I can't help but be fascinated by the loners and hold-outs living in the dangerous and life-threatening places detailed in this book. I suppose that's the whole point though. There are people unwilling to give up their homes even if they're located on an active volcano or through a mountain tunnel. Some have good reason, like hiding from abusive exes, but most are just stubborn and so unwilling to accept change that they're now hermits in their own homes. Likable hermits though!
Not a bad book - but not for everyone. It took me a while to get through. In fact, I believe I read four or five other novels in the time I was working on this one. However, I do like to read non-fiction (particularly done by journalists) and this fits the bill. It's really like a long-form newspaper or magazine article - more accurately a series of them about people with an incredible attachment to home.
heard halpern on the longform podcast and picked this up - the notion of a "bad homes" beat at the new republic was an endearing concept. billed as a book about houses, but this is really a collection of character portraits - what compels anyone to live at the margins of society, anyway? the stories are a good ride, but there's no grand insight into humanity at the end of braving home - the answer we get is "stubbornness, mostly."
I really liked this book! I wish there had been more than 5 stories for the author to tell. I'm sure there are; perhaps travel money was his prohibiting factor.
It was written more than a decade ago. I'm really curious about what had happened to these 5 people since. Is Jack's house still standing? What did hurricane Katrina do to Grand Isle? Did Ambrose and the other storm riders brave out that storm? I'm going to have to do some research...
A really fun excursion into the lives of 5 people living in extreme places. On a lava flow in Hawaii, for example. It's a pet peeve of mine that people choose to live somewhere that is totally unsustainable and generally not somewhere fit for human habitation. Los Angeles, for example. BUT, I will admit that this books rather tender portraits did soften me up a bit. And its well-written.
This was such an interesting book. about people who live in downright unhospitable places and their reasons for doing so. His writing is very descriptive and I felt like I was there right beside him when he investigated these places. I really enjoyed this book and am surprised more people haven't read it or heard of it.
Well written and a quick read, Halpern details the lives and unique personal qualities of five people who are place bound by circumstance, preference or destiny, in homes located in extraordinary situations: on a Hawaiian lava flow, in an Alaska vertical building, on a Louisiana flood plain and in the fire-prone canyons above Los Angeles.
very interesting story about people living in places that they shouldn't be! especially interesting after living in Mississippi after Katrina and seeing folks moving back to New Orleans.

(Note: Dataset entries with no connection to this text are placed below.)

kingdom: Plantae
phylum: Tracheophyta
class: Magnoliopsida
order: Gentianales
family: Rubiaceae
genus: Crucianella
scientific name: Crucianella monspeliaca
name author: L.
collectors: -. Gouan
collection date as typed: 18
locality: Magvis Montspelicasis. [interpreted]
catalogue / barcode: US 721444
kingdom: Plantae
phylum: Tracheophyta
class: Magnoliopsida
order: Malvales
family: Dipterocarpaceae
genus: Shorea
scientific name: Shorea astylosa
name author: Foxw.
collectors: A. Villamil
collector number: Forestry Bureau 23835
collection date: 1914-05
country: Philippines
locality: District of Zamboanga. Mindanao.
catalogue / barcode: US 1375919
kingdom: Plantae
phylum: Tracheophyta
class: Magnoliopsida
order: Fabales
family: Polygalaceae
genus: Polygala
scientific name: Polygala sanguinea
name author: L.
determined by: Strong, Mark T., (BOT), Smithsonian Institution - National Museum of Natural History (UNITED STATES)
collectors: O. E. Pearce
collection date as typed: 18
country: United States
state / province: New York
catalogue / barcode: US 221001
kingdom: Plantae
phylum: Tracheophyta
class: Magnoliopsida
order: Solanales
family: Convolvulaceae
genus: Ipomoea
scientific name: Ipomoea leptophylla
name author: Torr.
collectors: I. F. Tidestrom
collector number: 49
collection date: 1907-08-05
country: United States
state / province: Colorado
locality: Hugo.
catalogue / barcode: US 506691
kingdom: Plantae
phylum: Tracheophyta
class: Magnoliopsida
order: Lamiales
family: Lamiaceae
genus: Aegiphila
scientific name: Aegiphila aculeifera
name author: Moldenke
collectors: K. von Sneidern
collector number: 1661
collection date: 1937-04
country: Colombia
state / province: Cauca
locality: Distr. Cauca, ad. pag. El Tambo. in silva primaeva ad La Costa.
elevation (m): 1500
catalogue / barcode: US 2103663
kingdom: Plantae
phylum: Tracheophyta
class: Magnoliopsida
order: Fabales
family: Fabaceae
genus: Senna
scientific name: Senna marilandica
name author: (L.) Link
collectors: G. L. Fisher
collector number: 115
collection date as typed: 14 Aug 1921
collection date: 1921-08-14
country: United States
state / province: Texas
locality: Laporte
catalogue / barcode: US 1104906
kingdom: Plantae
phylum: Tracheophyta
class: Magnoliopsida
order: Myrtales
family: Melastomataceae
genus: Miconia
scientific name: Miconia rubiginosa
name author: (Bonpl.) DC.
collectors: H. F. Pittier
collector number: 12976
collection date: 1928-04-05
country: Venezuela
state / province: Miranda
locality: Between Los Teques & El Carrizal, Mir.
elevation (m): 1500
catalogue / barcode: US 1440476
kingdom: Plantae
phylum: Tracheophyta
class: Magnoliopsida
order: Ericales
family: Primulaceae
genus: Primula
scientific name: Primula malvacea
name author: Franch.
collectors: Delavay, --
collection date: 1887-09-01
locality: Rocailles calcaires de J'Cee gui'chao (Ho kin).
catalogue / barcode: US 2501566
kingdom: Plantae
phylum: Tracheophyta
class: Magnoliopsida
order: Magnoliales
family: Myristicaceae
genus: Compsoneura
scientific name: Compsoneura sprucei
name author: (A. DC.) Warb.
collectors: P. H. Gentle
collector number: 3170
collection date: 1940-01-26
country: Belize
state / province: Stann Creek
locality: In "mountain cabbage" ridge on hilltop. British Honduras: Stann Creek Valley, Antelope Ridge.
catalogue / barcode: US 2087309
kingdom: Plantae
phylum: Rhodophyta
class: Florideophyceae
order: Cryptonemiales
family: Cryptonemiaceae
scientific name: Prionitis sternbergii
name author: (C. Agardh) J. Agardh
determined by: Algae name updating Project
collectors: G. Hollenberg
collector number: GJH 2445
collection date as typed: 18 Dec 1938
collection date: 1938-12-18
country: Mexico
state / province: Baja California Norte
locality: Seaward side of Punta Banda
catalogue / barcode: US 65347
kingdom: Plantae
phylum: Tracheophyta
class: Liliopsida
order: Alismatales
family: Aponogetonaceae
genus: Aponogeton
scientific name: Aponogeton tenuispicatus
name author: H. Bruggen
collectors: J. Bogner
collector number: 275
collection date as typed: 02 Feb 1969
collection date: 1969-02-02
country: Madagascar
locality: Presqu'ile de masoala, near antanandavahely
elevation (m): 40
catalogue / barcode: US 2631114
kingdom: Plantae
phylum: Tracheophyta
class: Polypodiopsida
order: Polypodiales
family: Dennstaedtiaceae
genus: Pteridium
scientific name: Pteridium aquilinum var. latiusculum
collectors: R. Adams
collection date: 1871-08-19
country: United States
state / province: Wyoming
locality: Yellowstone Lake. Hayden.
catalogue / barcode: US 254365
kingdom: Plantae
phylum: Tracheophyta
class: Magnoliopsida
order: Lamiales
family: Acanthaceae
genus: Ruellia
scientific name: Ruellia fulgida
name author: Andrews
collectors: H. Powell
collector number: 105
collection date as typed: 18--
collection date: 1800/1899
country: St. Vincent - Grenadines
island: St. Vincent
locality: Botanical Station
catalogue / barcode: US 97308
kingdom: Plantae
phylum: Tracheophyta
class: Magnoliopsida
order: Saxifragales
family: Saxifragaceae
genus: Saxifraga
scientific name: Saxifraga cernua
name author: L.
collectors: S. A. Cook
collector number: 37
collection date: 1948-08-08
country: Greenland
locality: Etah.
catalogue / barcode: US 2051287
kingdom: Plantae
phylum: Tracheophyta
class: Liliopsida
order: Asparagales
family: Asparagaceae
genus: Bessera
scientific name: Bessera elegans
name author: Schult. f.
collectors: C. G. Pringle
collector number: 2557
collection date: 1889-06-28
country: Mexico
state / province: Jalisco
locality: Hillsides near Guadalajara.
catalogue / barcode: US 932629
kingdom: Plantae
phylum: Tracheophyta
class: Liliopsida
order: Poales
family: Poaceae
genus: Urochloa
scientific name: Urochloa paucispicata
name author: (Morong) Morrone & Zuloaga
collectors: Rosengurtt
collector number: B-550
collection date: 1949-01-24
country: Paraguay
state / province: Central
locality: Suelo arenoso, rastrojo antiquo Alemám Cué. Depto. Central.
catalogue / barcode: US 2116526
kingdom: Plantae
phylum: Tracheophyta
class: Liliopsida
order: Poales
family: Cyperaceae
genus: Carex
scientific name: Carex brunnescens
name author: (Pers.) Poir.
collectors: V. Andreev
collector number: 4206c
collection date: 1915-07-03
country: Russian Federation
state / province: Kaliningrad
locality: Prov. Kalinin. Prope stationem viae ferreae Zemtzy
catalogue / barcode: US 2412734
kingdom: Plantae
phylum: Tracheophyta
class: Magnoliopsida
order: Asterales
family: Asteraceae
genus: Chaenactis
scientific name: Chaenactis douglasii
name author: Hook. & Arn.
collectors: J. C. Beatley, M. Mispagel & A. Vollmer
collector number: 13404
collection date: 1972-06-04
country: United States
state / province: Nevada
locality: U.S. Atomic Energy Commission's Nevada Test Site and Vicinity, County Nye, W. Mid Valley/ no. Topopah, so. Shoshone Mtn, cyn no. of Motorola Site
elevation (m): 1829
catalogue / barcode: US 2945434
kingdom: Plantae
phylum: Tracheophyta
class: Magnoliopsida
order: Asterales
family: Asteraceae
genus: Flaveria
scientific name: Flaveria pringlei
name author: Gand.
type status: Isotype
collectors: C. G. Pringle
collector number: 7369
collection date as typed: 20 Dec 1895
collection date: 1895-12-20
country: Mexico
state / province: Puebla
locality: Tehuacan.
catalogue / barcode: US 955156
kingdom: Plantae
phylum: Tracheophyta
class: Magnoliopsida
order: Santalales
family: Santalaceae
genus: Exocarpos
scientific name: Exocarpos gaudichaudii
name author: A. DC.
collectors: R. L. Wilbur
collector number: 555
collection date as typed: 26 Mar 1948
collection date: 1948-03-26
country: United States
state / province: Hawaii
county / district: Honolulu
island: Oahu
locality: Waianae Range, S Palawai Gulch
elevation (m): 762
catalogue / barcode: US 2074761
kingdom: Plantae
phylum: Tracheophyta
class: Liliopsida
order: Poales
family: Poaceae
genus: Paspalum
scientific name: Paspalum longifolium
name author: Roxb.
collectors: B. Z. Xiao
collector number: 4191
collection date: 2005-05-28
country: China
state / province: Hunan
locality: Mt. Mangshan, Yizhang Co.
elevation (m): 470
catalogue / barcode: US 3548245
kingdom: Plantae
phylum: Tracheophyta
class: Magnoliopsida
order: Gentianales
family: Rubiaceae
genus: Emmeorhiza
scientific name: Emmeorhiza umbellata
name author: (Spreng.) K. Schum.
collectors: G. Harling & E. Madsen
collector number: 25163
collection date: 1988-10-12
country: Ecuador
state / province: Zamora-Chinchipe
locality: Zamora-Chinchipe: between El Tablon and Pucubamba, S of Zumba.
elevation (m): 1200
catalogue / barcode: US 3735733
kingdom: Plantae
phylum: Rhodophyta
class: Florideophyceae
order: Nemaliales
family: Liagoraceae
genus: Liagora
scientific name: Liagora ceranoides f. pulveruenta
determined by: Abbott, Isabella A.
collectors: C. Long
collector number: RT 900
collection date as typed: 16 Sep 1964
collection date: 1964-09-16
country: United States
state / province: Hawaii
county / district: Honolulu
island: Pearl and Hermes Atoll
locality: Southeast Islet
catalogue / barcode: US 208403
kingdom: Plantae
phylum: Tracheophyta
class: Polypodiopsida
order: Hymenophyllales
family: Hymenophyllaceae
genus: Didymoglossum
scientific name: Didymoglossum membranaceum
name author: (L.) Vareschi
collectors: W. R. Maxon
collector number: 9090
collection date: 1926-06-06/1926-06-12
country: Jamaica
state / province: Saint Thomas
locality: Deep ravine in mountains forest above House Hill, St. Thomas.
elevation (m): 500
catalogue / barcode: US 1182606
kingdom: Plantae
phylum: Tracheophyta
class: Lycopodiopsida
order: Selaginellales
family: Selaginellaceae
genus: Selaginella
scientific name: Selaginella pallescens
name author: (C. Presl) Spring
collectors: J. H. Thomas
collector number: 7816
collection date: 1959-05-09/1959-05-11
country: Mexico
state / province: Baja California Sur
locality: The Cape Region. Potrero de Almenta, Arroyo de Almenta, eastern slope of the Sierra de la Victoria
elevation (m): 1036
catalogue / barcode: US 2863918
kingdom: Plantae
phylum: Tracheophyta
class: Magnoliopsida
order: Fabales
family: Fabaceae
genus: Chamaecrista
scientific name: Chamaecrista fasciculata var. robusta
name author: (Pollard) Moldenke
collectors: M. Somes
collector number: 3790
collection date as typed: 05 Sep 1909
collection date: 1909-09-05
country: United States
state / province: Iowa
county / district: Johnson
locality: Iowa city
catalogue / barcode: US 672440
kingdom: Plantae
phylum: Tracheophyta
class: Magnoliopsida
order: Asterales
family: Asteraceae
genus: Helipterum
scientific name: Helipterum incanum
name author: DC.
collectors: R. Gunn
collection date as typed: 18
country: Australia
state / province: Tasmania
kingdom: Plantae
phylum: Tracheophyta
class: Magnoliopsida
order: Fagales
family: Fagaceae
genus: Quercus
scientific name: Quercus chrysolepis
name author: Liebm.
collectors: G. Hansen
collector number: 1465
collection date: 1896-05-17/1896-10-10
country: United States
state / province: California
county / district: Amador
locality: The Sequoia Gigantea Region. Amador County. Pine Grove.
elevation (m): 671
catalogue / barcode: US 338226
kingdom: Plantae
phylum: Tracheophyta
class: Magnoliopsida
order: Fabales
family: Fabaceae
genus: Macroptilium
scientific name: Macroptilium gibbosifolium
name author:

Was also friends with the author in highschool so I'm perhaps a bit biased!
I really liked this quirky little book. Jake Halpern told this tale of 5 people who cling to their homes not matter what along with a tiny bit of wonder why philosophy. This would be like a trip I'd love to take but probably am not brave enough. Its nice to know there are folks like this out there.
Great book---one of those piece-of-Americana type books. On the road with Charles Kurault type books. Now I have to do some checking and see if there are any updates on these folks and where they live. Sign of a good read is that it leaves you wanting more!
People live in some crazy places--in the middle of a lava flow, in a city enclosed in a giant condo. He paints a picture of a few of the people who practice "extreme living" on a daily basis.
I enjoyed reading this book. Not only did Halpern describe about these unique places, he did a follow up a year later which was kind of neat in and of itself.